Notes (Trip Four): (Into a tape recorder.)
I’m flying over a scene that looks like an elaborate model train set. Amazing…What it is is a dream landscape. It’s a three-dimensional scene of every dream that I’ve ever had.
I can at this point remember /see every dream I’ve ever had. Now I’m drifting down into it.…It’s like a costume warehouse. Like the inside cover of the Allman Brothers’ Eat a Peach album.. People, animals, archetypes, childhood monsters…they’re all here! And this is not a memory, but a place. Everything still happening—alive—a living hologram. Maybe Freud wasn’t so wrong…
The years 2003 and 2004 found author Dan Carpenter embarking on a series of thirteen psychedelic journeys, all transcribed in great and always intriguing detail. I have to admit that when I found out that the substance involved was DXM, I was a bit put off. My initial reaction to this substance was to recall images from author Jim Carroll’s The Basketball Diaries, where he describes riding the New York subways in a cough-syrup-induced stupor. However, I found Carpenter’s experiences soberly and well articulated, and frequently insightful.

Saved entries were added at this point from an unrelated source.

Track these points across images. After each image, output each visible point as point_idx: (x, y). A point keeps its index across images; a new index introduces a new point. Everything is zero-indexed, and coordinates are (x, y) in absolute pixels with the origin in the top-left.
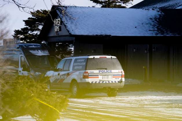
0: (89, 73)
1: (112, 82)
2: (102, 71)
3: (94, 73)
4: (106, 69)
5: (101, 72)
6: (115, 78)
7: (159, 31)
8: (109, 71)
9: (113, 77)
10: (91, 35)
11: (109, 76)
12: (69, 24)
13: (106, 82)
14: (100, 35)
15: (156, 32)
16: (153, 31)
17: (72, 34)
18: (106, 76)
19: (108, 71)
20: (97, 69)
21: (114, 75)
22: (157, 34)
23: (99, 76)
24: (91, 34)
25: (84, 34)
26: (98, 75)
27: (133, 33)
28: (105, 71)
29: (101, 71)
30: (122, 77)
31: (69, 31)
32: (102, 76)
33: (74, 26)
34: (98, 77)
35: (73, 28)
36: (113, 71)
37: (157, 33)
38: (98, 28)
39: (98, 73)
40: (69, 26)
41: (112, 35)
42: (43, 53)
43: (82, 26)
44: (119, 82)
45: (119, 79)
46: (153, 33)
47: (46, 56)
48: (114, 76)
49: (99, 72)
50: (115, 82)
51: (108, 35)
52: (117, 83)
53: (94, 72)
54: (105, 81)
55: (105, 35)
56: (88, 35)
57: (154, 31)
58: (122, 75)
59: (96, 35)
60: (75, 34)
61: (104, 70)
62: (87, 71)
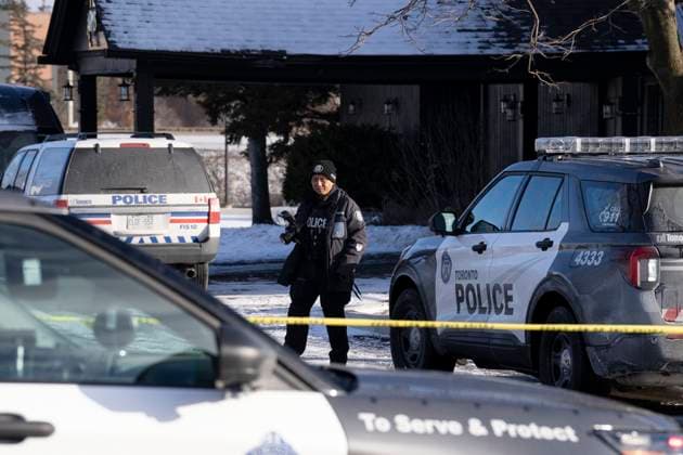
0: (70, 204)
1: (168, 239)
2: (125, 198)
3: (93, 207)
4: (142, 191)
5: (120, 203)
6: (178, 225)
7: (501, 34)
8: (154, 199)
9: (172, 221)
10: (202, 50)
11: (155, 217)
12: (117, 6)
13: (142, 241)
14: (238, 49)
15: (485, 36)
16: (473, 34)
17: (120, 45)
18: (142, 218)
19: (150, 200)
20: (107, 190)
21: (173, 214)
22: (488, 44)
23: (113, 218)
24: (199, 48)
25: (171, 48)
26: (108, 215)
27: (382, 43)
28: (137, 197)
29: (120, 198)
30: (208, 221)
31: (110, 32)
32: (125, 217)
33: (139, 13)
34: (109, 222)
35: (133, 21)
36: (172, 198)
37: (488, 42)
38: (241, 22)
39: (110, 206)
40: (119, 12)
41: (292, 50)
42: (6, 122)
43: (176, 11)
44: (196, 240)
45: (195, 227)
46: (471, 40)
47: (20, 132)
48: (177, 216)
49: (114, 200)
50: (182, 239)
51: (276, 49)
52: (189, 245)
53: (93, 204)
54: (137, 235)
55: (263, 51)
56: (186, 52)
57: (480, 34)
58: (209, 214)
59: (223, 51)
60: (132, 46)
61: (133, 195)
62: (64, 197)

The author gives fair warning on the usage of DXM, and it seems his source is pure powder, as opposed to cough syrup. He describes his process of carefully measuring out doses beforehand, and drinking them at timed intervals through his “journeys”. His writing took place during and after these sessions.
What emerges from these trips is an absolutely engaging exploration of the workings, “machinery”, and inner landscape(s) of the mind. Each time his journeys begin the same way, as he floats through an area of “living taffy clouds”, comes to a “great wall”, and enters a huge hive-like area, populated by various floating machine-like organisms. These observations bear a remarkable similarity to Carlos Castaneda’s description of the “realm of inorganic beings” in the excellent book, The Art of Dreaming. This is not lost on the author, although he describes the beings as not having the same predatory nature that Castaneda describes.
Each of Carpenter’s chapters contains numerous descriptions of encounters with what seems to be an internal ecology of the mind. If nothing else, even if you take Carpenter’s writing with a grain or even a boulder of salt, this makes for some very interesting reading on at least a science-fiction level, like some DXM remix of Flatland or A Voyage to Arcturus. You will read about “The Dream Chamber”, “Ego Vortices”, “Crab Faced Others”, “Plasma Flowers”, and the like, as well as iboga-like encounters with ancestors. Holy Lovecraft, Batman! However, part of what makes the book so readable is that the writing is tempered with the earnestness and insightfulness of a seemingly very compassionate soul. Carpenter is also well versed in the work of inner space pioneers such as McKenna, Strassman, Narby et al., along with world religions and spiritualities.
Despite its very singular adherence to one “exploratory substance”, I consider this book to be an essential addition to one’s psychedelic library. Terence McKenna often spoke of “mapping hyperspace”, and this is one great map. I’ve read this book several times over now and just don’t get tired of it.
On a final note, I found on the net that Carpenter had chosen either Psychedelic Passageways or The Psychedelic Explorer as the book’s original title. Inner Traditions, the publisher, chose this perhaps less apropos title after Carpenter’s death in 2005. Shine on, Dan.